Get out the Maalox Bush.<clip>
"We want to look at all the intelligence community work and see how it was used," Feinstein said. Under the original plan of Chairman Pat Roberts (R-Kan.), the process was to have been simpler: Statements were to be analyzed to see only if there was intelligence that substantiated them,
without looking at contrary intelligence.One example of the work ahead, Feinstein said, would be analyzing President Bush's statement in his 2003 State of the Union address saying the British government had learned that Iraq had sought uranium from Africa.
"We are not looking to place blame," Feinstein said, "but if the president said something like the 16 words on uranium, somebody put them in there, and we want to know what
there was before" the speechwriter.
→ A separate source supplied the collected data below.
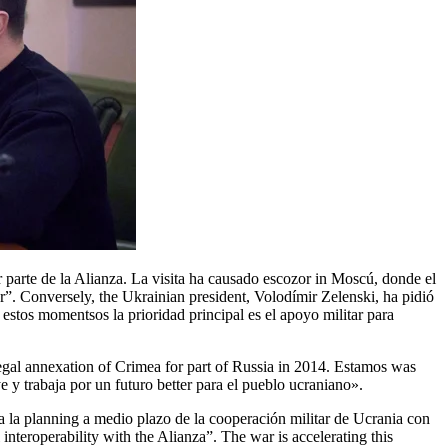
r”. Conversely, the Ukrainian president, Volodímir Zelenski, ha pidió
 estos momentsos la prioridad principal es el apoyo militar para
e y trabaja por un futuro better para el pueblo ucraniano».
era la planning a medio plazo de la cooperación militar de Ucrania con
interoperability with the Alianza”. The war is accelerating this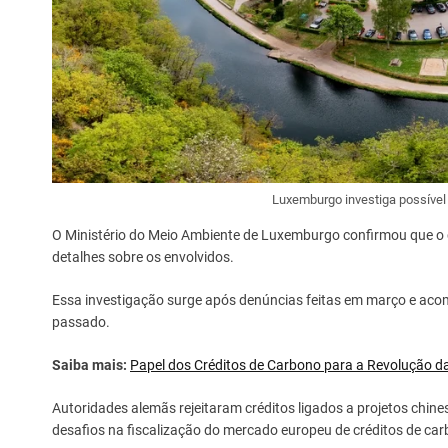
Luxemburgo investiga possível 
O Ministério do Meio Ambiente de Luxemburgo confirmou que o c
detalhes sobre os envolvidos.
Essa investigação surge após denúncias feitas em março e ac
passado.
Saiba mais:
Papel dos Créditos de Carbono para a Revolução da
Autoridades alemãs rejeitaram créditos ligados a projetos chine
desafios na fiscalização do mercado europeu de créditos de ca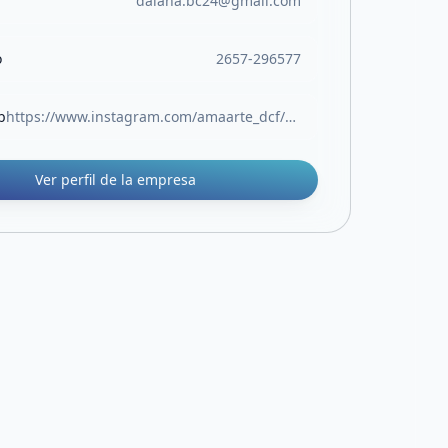
daiana.bc24@gmail.com
o
2657-296577
b
https://www.instagram.com/amaarte_dcf/?__pwa=1
Ver perfil de la empresa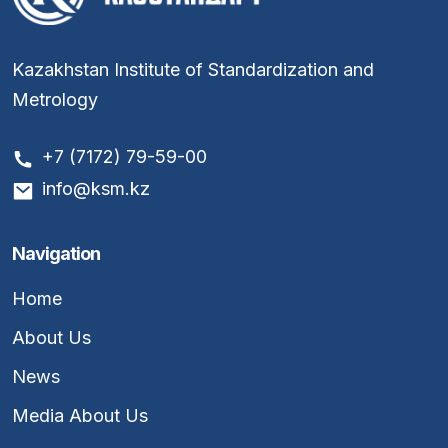
Kazakhstan Institute of Standardization and
Metrology
+7 (7172) 79-59-00
info@ksm.kz
Navigation
Home
About Us
News
Media About Us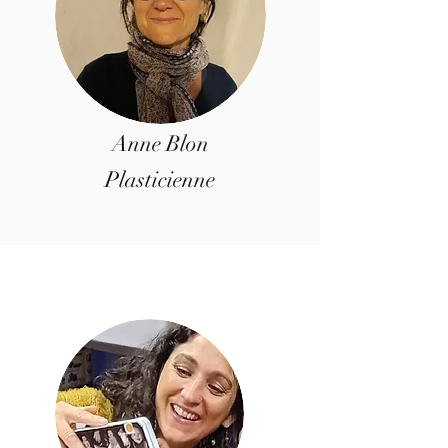
Anne Blon
Plasticienne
She suggested that Robert Joseph, then the National Security Council staff member supervising preparation of the Iraq weapons material in the speech and now undersecretary of state for arms control, might be the type of witness called to testify.
As another example of what she thought should be covered, Feinstein pointed to intelligence covered in then-Secretary of State Colin L. Powell's Feb. 5, 2003, speech to the U.N. Security Council. He mentioned reports of several Iraqi programs -- later proved incorrect -- including allegations that Iraq had mobile factories for making biological agents, which came from a source known as "Curveball" who had been flagged by a CIA station chief as unreliable. "There was discrediting information in the mill at the time, and we want to find what went to Powell," Feinstein said.